◆ WHAT YOU HAVE TO DO:
Omit every image, and transcribe the remaining entries exactly as given.

Collected data entries

====

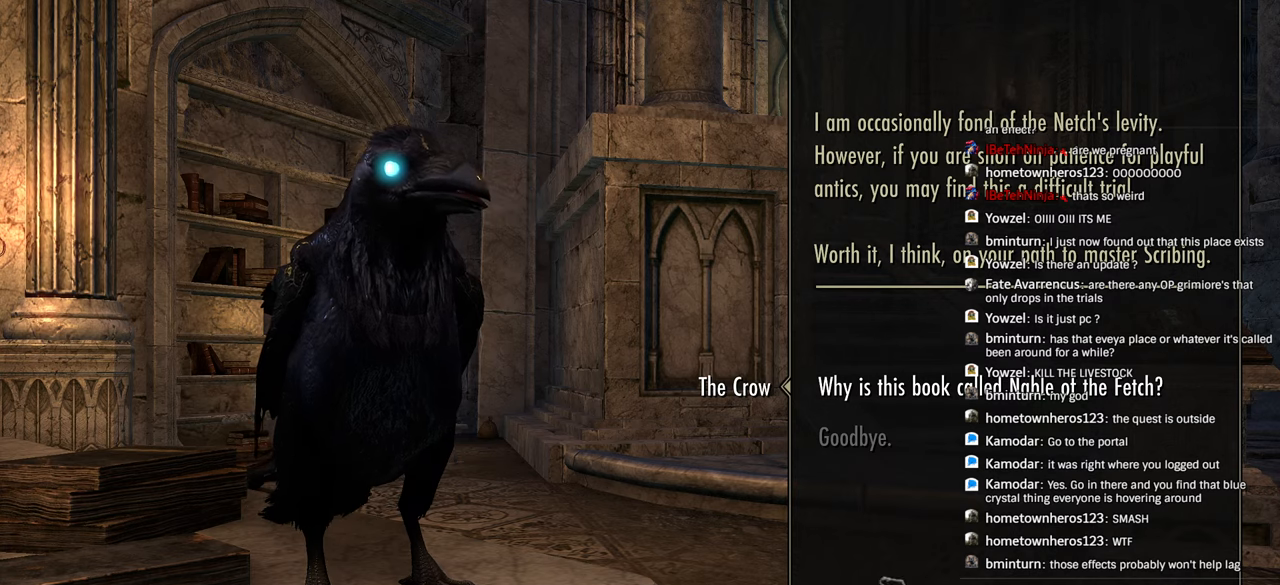
Gameplay with a controller (PlayStation layout); each line is a JSON object with the inputs held at the frame after it. "events" lists button and stick changes between this image and that frame as [ms after this image, input, new state], when the widget could be followed in between. Not read: R1.
{"buttons": [], "left_stick": "center", "right_stick": "center", "events": [[233, "CROSS", "down"], [383, "CROSS", "up"]]}
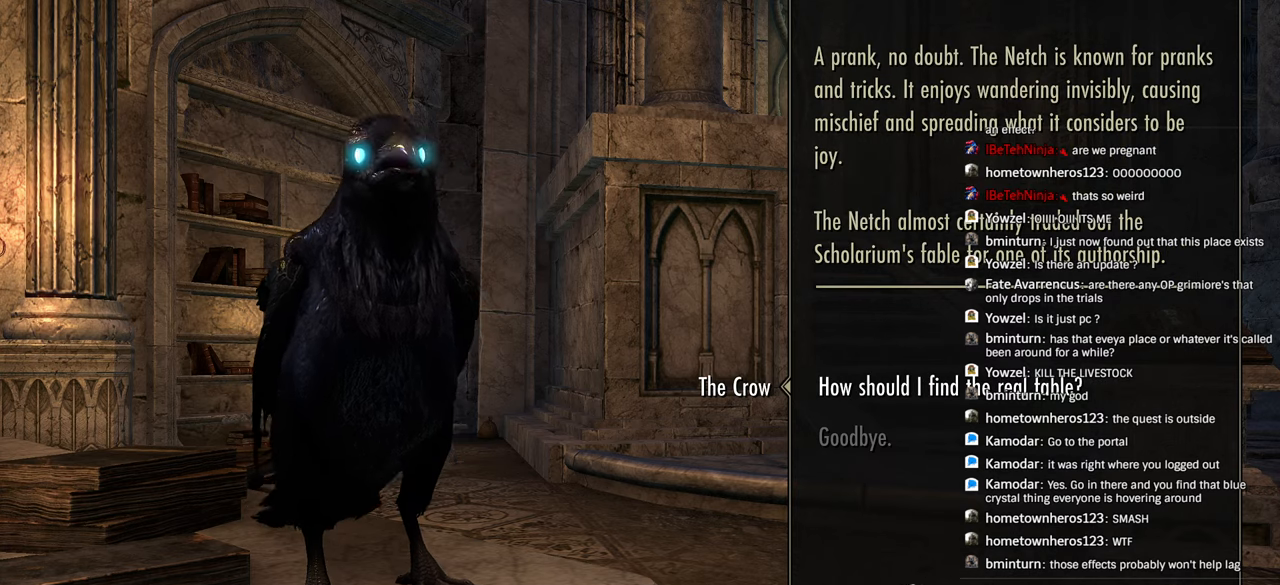
{"buttons": [], "left_stick": "center", "right_stick": "center", "events": []}
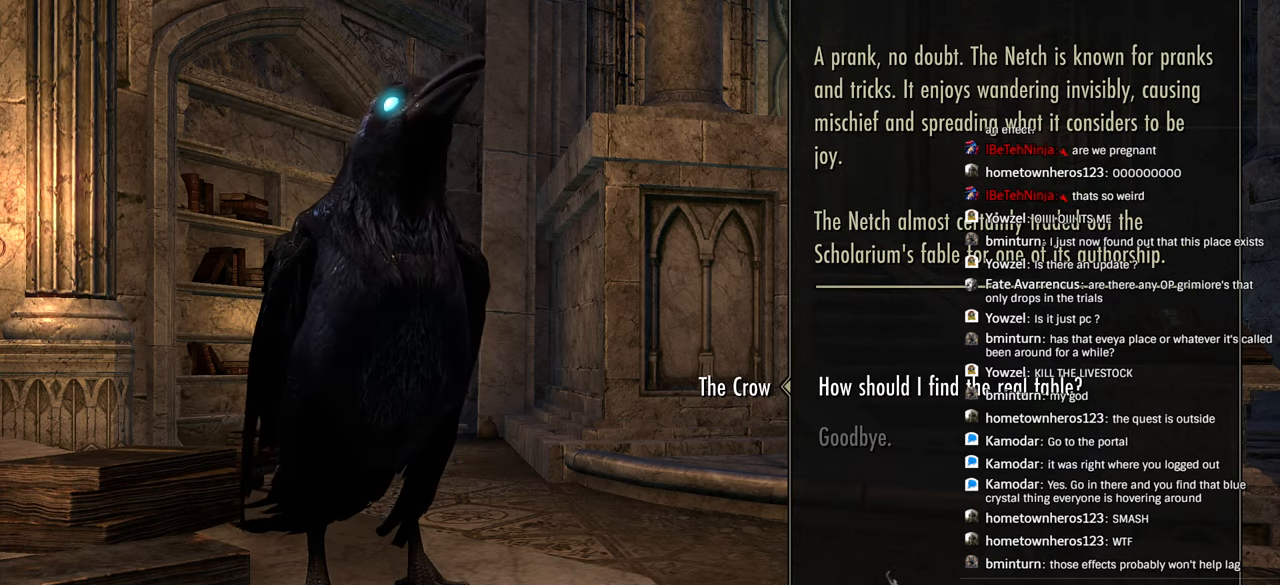
{"buttons": [], "left_stick": "center", "right_stick": "center", "events": []}
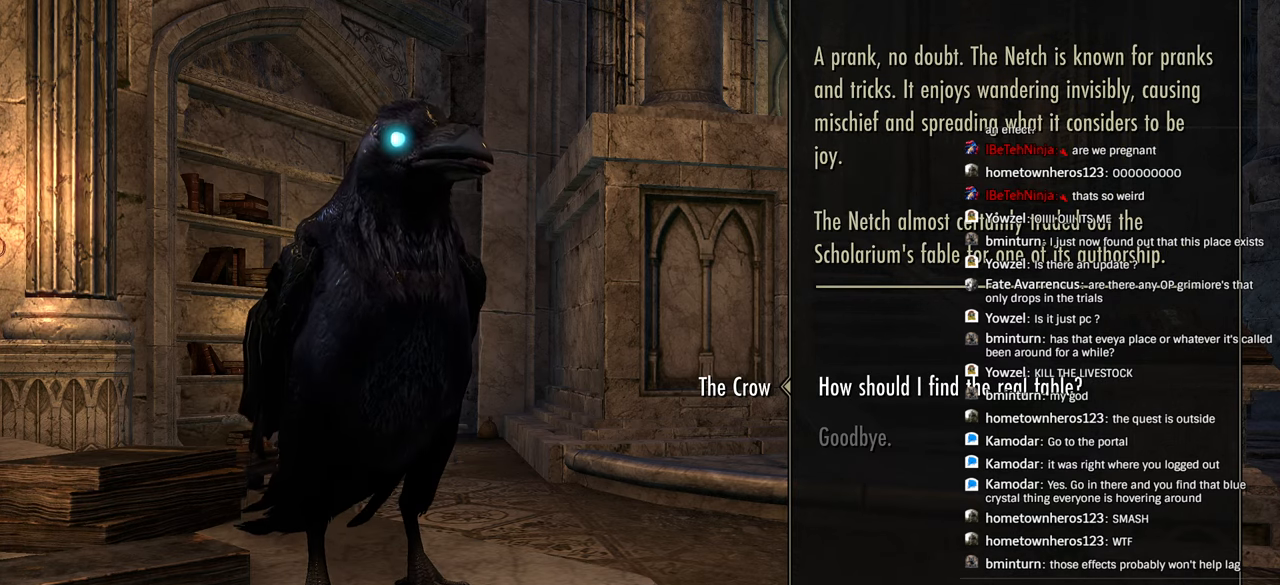
{"buttons": [], "left_stick": "center", "right_stick": "center", "events": []}
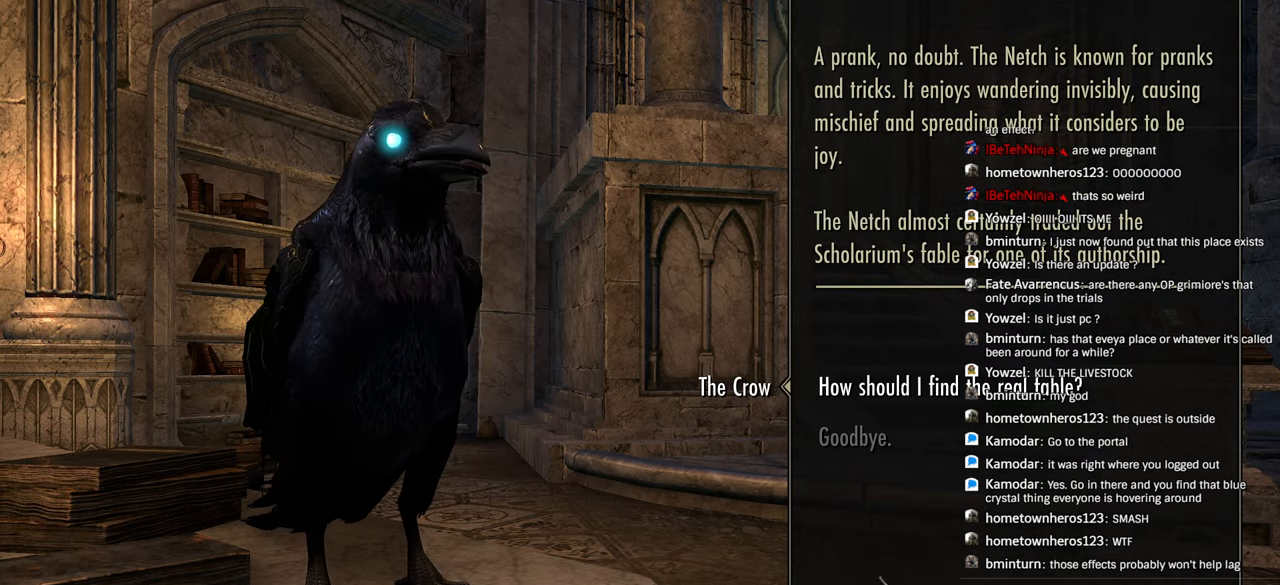
{"buttons": ["CROSS"], "left_stick": "center", "right_stick": "center", "events": [[383, "CROSS", "down"]]}
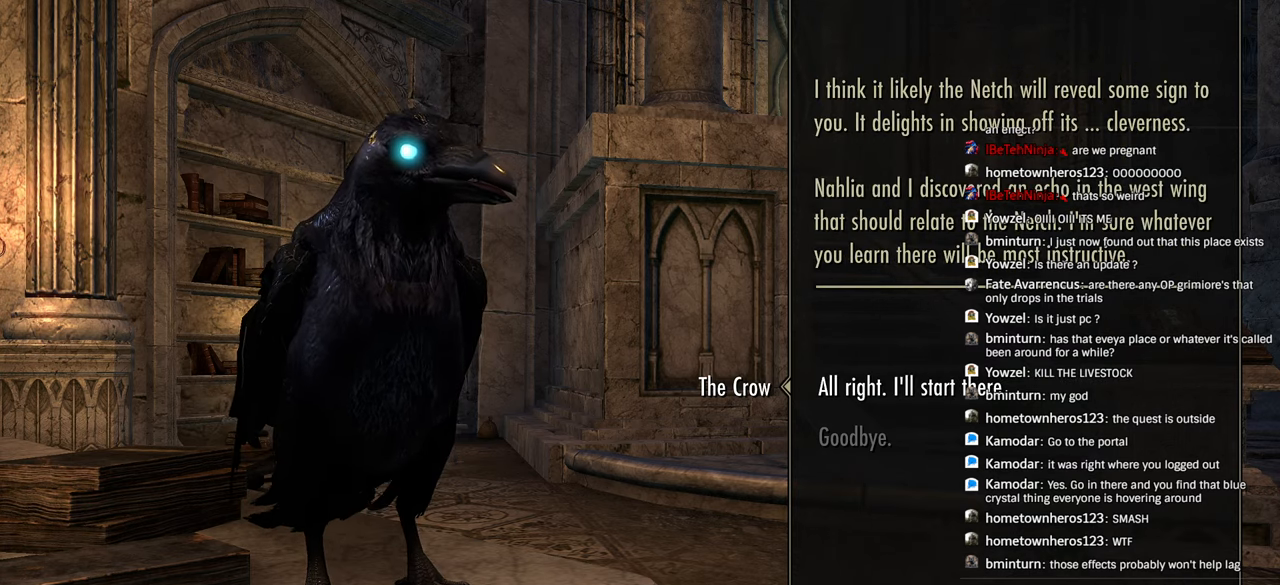
{"buttons": [], "left_stick": "center", "right_stick": "center", "events": [[50, "CROSS", "up"]]}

====

◆ RESULT OF THIS TASK:
Gameplay with a controller (PlayStation layout); each line is a JSON object with the inputs held at the frame after it. "events" lists button and stick changes between this image and that frame as [ms after this image, input, new state], when the widget could be followed in between. Not read: R1.
{"buttons": [], "left_stick": "center", "right_stick": "center", "events": [[233, "CROSS", "down"], [383, "CROSS", "up"]]}
{"buttons": [], "left_stick": "center", "right_stick": "center", "events": []}
{"buttons": [], "left_stick": "center", "right_stick": "center", "events": []}
{"buttons": [], "left_stick": "center", "right_stick": "center", "events": []}
{"buttons": ["CROSS"], "left_stick": "center", "right_stick": "center", "events": [[383, "CROSS", "down"]]}
{"buttons": [], "left_stick": "center", "right_stick": "center", "events": [[50, "CROSS", "up"]]}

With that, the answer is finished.